**Consigne 1:**
Dans les lignes de données, quelles lignes vont de celle qui contient "## Wyliodrin STUDIO 10.6" jusqu'à celle qui contient "Install event track", cette dernière comprise ? Présentez-les sous forme de liste numérotée, sans les lignes vides.

────────────────

- L’Algérie, un acteur influent
- La voix de la diplomatie algérienne : Un retour porteur d’espoir
- Crise du Barrage de la Renaissance : L’Algérie a les moyens de faire avancer les négociations
- Abdelkader Soufi, politologue : Une approche consensuelle
- Idriss Attia : L’algérie est la locomotive de l’afrique
La tournée effectuée par le chef de la diplomatie algérienne dans certaines capitales africaines, Tunis, Addis Abeba, Khartoum et le Caire, a donné lieu à moult commentaires. Néanmoins, tous abondent dans le même sens : Cette tournée marque le redéploiement de l’Algérie sur le continent noir.

────────────────

**Consigne 2:**
Pouvez-vous reformuler en une courte liste à puces le paragraphe de l'extrait de page qui commence par « La tournée effectuée par le chef », en conservant ses faits essentiels ?

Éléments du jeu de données
────────────────

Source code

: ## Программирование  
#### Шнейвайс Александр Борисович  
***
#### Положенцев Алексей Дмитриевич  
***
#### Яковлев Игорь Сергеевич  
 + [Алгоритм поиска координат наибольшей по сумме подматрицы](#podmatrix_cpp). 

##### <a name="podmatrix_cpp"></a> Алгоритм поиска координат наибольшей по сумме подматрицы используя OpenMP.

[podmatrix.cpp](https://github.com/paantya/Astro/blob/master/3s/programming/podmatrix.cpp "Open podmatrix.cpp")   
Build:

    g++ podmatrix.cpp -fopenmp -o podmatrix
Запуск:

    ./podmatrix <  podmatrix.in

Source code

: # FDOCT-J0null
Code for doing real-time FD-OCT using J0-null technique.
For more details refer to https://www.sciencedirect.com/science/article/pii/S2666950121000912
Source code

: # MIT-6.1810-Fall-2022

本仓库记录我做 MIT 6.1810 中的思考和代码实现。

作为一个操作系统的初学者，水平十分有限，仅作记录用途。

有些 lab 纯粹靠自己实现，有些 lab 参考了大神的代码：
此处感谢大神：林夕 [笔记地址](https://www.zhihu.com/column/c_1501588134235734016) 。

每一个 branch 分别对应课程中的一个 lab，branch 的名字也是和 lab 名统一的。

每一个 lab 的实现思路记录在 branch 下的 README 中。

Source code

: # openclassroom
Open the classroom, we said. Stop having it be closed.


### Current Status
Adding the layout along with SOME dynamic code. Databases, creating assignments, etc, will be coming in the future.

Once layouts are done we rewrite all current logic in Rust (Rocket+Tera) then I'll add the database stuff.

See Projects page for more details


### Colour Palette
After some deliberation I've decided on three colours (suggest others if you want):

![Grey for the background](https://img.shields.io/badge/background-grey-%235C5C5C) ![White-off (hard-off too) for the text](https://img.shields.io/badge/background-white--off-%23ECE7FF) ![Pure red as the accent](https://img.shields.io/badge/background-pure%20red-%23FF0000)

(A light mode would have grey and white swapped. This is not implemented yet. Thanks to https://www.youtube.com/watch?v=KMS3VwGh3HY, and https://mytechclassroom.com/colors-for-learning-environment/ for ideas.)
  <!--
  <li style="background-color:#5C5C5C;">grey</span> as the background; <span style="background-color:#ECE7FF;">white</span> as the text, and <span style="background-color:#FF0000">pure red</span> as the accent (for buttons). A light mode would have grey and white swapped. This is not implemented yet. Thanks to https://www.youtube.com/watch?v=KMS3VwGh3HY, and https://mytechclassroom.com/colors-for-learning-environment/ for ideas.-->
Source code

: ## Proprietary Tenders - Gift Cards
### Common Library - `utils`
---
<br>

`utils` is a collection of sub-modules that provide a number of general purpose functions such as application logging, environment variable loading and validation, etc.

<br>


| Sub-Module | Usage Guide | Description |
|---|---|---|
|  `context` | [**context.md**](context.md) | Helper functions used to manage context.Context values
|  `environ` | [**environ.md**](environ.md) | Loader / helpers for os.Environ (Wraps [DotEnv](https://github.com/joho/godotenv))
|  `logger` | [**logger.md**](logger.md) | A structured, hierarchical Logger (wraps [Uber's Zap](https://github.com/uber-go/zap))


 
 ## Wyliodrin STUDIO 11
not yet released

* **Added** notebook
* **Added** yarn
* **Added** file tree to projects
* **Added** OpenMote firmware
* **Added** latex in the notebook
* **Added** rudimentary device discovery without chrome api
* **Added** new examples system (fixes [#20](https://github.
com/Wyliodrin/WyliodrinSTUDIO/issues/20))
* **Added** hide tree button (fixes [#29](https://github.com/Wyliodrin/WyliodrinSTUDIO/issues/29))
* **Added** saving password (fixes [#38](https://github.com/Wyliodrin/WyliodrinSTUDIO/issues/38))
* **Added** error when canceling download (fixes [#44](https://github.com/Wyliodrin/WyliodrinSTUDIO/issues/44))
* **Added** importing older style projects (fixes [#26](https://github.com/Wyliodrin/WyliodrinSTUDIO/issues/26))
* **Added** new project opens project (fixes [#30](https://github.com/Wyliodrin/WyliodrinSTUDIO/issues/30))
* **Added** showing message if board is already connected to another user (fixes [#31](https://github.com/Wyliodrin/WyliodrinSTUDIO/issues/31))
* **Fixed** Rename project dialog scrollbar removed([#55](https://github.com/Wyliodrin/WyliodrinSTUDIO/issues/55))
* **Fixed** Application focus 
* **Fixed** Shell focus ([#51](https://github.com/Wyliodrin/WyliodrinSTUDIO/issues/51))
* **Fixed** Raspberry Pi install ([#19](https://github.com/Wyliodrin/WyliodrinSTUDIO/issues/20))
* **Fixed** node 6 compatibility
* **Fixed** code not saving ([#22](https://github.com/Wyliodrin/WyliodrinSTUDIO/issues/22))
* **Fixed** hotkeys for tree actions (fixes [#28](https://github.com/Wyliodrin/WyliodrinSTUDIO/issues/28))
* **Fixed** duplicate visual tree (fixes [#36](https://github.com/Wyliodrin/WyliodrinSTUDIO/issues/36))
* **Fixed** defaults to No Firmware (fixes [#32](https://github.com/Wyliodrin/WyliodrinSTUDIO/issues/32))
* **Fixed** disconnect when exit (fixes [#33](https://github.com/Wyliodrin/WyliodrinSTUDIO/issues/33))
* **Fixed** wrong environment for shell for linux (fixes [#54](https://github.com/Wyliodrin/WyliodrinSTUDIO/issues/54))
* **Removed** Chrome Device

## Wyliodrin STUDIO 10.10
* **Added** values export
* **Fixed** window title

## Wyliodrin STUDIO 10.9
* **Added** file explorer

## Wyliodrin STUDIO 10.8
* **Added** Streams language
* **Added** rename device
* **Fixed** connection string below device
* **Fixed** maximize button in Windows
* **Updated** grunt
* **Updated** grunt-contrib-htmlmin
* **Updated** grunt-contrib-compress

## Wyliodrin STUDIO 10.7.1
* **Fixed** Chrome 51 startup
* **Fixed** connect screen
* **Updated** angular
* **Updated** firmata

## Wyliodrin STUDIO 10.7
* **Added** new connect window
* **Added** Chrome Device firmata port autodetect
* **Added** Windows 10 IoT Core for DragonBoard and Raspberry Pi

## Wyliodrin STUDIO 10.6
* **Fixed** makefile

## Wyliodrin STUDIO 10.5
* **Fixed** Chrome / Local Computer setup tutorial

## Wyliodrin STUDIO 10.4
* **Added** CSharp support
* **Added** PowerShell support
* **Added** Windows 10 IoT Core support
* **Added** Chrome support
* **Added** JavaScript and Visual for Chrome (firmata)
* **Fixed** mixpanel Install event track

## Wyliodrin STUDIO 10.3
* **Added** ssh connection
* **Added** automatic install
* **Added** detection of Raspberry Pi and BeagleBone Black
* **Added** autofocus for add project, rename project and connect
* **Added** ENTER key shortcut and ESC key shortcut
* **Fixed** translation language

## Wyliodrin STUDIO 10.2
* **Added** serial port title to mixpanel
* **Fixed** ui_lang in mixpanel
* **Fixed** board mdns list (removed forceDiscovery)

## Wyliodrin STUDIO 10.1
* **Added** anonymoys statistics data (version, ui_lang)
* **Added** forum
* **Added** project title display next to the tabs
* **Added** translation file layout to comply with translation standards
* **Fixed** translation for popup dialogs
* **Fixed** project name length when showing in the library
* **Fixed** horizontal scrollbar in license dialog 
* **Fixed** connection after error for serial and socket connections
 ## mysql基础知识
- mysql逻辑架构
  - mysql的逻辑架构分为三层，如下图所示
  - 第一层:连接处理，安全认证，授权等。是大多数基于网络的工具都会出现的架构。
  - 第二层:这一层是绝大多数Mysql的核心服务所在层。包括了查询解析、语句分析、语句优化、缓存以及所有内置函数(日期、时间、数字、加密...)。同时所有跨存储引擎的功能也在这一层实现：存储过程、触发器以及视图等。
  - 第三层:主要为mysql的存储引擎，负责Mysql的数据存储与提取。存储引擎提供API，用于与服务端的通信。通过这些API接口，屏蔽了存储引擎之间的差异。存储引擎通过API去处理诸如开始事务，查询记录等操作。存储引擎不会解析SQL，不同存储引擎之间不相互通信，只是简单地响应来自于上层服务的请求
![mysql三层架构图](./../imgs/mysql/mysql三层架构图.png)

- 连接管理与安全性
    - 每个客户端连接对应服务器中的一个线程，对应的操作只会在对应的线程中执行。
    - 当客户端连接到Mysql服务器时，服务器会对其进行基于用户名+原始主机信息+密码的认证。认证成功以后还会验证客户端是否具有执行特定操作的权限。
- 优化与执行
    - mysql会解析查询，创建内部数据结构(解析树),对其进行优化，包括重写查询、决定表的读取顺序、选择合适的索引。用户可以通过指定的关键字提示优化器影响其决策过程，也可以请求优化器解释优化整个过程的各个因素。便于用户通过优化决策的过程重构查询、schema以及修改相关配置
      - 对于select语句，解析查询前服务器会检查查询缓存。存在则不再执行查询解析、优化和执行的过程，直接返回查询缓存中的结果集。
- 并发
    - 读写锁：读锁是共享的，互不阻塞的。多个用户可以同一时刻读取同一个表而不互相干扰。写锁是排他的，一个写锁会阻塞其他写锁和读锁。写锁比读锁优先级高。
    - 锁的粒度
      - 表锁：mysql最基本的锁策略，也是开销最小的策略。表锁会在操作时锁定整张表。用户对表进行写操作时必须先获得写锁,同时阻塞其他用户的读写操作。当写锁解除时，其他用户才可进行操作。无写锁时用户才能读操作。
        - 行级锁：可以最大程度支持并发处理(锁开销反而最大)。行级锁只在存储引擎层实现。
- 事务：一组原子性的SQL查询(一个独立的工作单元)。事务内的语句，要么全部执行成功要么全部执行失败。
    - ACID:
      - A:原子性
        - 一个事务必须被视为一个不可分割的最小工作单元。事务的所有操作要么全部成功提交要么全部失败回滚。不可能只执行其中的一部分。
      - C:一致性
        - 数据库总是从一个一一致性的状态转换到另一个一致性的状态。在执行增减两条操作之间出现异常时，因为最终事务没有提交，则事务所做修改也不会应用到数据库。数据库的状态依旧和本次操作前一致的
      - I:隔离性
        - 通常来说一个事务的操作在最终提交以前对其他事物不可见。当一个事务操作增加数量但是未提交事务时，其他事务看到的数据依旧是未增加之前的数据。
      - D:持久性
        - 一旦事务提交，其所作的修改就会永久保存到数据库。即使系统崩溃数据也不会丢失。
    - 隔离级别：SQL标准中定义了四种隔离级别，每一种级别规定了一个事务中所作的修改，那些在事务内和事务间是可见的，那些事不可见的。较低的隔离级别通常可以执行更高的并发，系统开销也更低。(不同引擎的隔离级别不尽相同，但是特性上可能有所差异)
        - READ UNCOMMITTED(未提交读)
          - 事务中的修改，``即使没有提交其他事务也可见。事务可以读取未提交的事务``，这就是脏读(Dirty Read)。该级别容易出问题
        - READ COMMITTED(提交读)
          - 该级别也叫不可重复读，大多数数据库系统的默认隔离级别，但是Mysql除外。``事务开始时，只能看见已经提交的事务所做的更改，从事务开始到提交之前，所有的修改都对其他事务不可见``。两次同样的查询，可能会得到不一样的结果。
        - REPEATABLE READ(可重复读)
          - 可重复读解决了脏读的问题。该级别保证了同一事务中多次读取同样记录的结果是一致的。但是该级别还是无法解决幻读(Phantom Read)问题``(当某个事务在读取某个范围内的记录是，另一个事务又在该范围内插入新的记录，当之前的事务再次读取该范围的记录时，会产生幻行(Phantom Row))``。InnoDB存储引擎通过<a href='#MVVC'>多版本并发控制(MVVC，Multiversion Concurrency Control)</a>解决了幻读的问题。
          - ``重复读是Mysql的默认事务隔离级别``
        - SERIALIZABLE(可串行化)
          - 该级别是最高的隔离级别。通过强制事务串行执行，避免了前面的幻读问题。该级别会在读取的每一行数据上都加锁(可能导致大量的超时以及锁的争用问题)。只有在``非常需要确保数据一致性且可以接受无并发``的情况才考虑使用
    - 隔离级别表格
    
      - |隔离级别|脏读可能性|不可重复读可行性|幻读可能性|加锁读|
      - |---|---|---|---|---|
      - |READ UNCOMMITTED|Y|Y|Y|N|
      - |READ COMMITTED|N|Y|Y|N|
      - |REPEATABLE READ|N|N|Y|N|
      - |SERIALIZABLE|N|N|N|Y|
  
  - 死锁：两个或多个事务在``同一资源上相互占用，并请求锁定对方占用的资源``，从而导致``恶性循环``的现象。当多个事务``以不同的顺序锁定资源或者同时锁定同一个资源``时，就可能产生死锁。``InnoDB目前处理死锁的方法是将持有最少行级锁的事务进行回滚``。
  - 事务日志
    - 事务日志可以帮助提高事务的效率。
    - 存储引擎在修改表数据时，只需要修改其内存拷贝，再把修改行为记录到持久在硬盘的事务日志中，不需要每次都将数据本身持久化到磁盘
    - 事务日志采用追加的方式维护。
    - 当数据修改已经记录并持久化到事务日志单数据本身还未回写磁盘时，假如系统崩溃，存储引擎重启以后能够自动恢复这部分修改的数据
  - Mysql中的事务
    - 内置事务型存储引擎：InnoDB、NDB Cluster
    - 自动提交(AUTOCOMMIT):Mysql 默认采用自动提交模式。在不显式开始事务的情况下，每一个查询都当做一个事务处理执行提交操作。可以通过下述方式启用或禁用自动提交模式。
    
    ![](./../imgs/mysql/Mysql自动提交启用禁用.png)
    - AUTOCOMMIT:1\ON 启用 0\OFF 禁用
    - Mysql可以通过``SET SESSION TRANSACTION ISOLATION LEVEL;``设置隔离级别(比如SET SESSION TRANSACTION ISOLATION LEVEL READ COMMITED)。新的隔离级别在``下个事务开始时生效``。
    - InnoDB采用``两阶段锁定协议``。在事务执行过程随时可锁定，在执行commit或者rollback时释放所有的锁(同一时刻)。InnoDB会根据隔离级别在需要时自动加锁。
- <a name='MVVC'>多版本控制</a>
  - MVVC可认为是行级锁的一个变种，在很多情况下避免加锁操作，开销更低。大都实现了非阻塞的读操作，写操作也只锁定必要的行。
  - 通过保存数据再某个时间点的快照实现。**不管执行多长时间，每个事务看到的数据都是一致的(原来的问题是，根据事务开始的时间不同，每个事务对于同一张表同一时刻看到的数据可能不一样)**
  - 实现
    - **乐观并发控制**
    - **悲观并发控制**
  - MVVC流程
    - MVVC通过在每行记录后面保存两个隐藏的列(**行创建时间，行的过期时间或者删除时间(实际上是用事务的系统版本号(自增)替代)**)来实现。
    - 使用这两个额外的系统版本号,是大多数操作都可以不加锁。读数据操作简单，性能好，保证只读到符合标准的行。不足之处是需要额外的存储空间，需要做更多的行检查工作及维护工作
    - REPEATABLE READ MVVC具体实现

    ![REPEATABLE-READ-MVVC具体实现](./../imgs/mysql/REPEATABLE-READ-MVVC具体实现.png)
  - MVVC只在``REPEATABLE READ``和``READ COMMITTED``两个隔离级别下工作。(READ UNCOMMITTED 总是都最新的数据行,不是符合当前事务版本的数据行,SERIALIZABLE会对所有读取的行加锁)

────────────────

**Réponse 1:**
1. ## Wyliodrin STUDIO 10.6
2. * **Fixed** makefile
3. ## Wyliodrin STUDIO 10.5
4. * **Fixed** Chrome / Local Computer setup tutorial
5. ## Wyliodrin STUDIO 10.4
6. * **Added** CSharp support
7. * **Added** PowerShell support
8. * **Added** Windows 10 IoT Core support
9. * **Added** Chrome support
10. * **Added** JavaScript and Visual for Chrome (firmata)
11. * **Fixed** mixpanel Install event track

**Réponse 2:**
- Le chef de la diplomatie algérienne a effectué une tournée dans plusieurs capitales africaines : Tunis, Addis Abeba, Khartoum et le Caire.
- Cette tournée a suscité de nombreux commentaires.
- Tous vont dans le même sens : elle marque le redéploiement de l'Algérie sur le continent africain.